PROBLEM TO SOLVE
Rewrite the lines from the first one through the line containing "des Sports mit", changing "Jahrgang" to "Band" and leaving everything else unchanged.

--- START ---

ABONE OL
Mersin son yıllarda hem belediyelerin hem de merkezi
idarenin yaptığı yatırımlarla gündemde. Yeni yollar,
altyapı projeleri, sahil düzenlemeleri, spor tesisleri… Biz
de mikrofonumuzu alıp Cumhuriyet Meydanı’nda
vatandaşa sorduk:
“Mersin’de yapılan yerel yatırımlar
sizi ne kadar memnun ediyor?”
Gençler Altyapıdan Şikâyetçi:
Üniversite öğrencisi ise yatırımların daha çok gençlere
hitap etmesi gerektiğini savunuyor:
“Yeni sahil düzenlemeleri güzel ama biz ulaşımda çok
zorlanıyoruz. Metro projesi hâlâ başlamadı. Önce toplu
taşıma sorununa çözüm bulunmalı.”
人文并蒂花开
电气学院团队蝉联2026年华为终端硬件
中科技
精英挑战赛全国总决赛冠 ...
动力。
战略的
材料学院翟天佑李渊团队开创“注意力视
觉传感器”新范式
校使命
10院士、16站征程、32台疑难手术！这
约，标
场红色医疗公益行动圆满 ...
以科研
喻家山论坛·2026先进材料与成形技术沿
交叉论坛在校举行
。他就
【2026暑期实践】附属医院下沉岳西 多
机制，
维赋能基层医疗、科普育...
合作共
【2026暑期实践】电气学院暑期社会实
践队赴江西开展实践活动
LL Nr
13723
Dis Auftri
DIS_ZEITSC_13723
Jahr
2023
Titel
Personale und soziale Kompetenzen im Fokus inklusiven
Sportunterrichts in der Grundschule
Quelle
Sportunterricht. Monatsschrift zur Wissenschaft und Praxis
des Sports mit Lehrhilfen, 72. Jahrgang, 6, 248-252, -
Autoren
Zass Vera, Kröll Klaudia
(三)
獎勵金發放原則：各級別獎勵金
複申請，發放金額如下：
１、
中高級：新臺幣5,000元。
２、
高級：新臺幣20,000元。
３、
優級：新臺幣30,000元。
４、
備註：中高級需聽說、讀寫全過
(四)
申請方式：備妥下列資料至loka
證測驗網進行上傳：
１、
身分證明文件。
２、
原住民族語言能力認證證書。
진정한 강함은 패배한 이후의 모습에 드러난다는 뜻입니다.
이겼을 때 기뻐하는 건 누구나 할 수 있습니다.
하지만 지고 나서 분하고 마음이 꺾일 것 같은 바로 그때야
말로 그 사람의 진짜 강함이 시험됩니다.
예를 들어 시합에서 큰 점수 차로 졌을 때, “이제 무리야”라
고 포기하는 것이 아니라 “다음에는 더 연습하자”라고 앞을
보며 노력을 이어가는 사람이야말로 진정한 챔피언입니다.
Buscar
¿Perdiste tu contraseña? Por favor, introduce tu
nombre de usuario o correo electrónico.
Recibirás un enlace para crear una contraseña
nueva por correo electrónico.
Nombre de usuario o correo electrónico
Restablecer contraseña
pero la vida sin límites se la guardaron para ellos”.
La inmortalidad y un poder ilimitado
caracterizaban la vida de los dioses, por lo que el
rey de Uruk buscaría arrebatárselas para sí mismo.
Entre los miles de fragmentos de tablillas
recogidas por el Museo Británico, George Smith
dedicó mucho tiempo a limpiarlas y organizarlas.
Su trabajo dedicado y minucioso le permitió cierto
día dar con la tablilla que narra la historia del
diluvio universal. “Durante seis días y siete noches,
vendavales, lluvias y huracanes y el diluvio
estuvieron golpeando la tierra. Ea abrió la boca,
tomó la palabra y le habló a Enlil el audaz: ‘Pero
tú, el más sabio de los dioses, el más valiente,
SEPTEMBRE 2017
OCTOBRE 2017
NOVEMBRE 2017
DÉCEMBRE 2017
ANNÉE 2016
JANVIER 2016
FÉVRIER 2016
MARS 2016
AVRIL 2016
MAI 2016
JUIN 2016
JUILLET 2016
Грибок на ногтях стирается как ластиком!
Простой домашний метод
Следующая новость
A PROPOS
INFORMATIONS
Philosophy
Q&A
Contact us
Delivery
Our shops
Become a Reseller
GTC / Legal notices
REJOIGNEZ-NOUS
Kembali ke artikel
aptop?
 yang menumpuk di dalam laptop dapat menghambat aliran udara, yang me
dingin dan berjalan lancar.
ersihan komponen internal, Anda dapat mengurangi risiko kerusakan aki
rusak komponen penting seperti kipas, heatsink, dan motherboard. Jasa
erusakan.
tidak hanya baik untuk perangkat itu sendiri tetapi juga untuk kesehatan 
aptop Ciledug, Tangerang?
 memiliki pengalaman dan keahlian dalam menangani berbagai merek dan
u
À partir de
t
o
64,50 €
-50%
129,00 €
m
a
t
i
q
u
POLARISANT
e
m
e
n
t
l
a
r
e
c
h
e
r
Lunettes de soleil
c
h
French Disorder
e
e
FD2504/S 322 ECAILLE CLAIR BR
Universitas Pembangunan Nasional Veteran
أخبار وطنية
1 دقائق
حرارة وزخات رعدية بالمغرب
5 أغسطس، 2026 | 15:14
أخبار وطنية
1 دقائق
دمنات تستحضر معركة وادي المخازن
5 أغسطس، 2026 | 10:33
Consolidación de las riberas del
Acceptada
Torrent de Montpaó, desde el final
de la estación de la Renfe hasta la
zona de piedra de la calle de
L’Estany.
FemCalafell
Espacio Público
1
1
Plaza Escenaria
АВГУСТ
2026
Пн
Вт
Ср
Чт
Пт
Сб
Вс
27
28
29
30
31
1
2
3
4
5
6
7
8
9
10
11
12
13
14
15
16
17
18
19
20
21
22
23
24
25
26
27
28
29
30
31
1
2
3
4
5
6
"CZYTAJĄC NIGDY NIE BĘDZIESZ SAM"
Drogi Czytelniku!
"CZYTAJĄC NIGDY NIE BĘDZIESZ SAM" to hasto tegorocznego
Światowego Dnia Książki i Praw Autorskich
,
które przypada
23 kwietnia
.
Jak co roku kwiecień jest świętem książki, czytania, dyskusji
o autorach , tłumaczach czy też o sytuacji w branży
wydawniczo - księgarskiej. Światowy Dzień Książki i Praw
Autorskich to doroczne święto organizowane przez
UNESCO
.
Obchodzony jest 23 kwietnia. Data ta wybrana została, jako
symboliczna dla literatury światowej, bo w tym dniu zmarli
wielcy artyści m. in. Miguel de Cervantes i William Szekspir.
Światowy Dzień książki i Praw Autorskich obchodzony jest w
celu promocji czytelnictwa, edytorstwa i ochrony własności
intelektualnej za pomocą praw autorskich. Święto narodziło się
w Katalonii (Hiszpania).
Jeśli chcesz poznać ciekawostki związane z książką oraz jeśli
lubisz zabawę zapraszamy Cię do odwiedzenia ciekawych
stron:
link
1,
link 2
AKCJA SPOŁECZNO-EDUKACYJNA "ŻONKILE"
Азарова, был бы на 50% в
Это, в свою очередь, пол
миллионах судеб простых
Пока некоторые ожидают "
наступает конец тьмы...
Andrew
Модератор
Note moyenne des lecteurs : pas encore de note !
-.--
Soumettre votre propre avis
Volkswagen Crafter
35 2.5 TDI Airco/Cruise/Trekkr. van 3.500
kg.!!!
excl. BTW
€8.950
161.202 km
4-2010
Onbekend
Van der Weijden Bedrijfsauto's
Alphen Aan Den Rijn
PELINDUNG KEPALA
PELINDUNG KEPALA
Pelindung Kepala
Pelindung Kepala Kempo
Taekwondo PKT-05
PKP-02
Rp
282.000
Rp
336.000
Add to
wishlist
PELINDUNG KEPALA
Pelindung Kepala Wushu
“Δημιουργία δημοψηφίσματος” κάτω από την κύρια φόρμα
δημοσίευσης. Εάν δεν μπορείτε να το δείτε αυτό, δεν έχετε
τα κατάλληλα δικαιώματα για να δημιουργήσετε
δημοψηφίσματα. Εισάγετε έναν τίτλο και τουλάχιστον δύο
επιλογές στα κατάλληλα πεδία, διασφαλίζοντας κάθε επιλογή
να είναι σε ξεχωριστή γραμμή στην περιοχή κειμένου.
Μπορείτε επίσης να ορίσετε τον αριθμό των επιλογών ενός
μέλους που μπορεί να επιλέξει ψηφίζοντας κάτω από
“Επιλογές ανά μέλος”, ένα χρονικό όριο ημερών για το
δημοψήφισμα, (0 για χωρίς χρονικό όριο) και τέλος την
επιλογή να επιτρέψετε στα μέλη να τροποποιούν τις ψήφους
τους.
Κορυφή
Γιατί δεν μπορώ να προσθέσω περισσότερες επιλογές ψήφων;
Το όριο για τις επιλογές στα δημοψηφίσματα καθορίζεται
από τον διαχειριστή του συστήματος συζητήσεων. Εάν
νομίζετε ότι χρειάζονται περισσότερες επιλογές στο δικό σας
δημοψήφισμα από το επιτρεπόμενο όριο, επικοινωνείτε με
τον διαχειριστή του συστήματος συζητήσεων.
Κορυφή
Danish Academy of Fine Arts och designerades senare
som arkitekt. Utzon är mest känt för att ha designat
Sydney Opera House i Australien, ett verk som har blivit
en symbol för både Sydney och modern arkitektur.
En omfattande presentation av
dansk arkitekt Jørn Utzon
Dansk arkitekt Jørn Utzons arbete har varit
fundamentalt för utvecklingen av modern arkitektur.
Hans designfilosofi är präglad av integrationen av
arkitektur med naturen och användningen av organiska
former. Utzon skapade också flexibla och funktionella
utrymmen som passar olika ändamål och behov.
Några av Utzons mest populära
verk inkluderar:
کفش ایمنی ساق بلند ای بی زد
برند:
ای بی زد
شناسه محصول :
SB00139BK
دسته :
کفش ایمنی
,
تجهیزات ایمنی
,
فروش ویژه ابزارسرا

--- END ---

OUTPUT FOR THIS EXERCISE
ABONE OL
Mersin son yıllarda hem belediyelerin hem de merkezi
idarenin yaptığı yatırımlarla gündemde. Yeni yollar,
altyapı projeleri, sahil düzenlemeleri, spor tesisleri… Biz
de mikrofonumuzu alıp Cumhuriyet Meydanı’nda
vatandaşa sorduk:
“Mersin’de yapılan yerel yatırımlar
sizi ne kadar memnun ediyor?”
Gençler Altyapıdan Şikâyetçi:
Üniversite öğrencisi ise yatırımların daha çok gençlere
hitap etmesi gerektiğini savunuyor:
“Yeni sahil düzenlemeleri güzel ama biz ulaşımda çok
zorlanıyoruz. Metro projesi hâlâ başlamadı. Önce toplu
taşıma sorununa çözüm bulunmalı.”
人文并蒂花开
电气学院团队蝉联2026年华为终端硬件
中科技
精英挑战赛全国总决赛冠 ...
动力。
战略的
材料学院翟天佑李渊团队开创“注意力视
觉传感器”新范式
校使命
10院士、16站征程、32台疑难手术！这
约，标
场红色医疗公益行动圆满 ...
以科研
喻家山论坛·2026先进材料与成形技术沿
交叉论坛在校举行
。他就
【2026暑期实践】附属医院下沉岳西 多
机制，
维赋能基层医疗、科普育...
合作共
【2026暑期实践】电气学院暑期社会实
践队赴江西开展实践活动
LL Nr
13723
Dis Auftri
DIS_ZEITSC_13723
Jahr
2023
Titel
Personale und soziale Kompetenzen im Fokus inklusiven
Sportunterrichts in der Grundschule
Quelle
Sportunterricht. Monatsschrift zur Wissenschaft und Praxis
des Sports mit Lehrhilfen, 72. Band, 6, 248-252, -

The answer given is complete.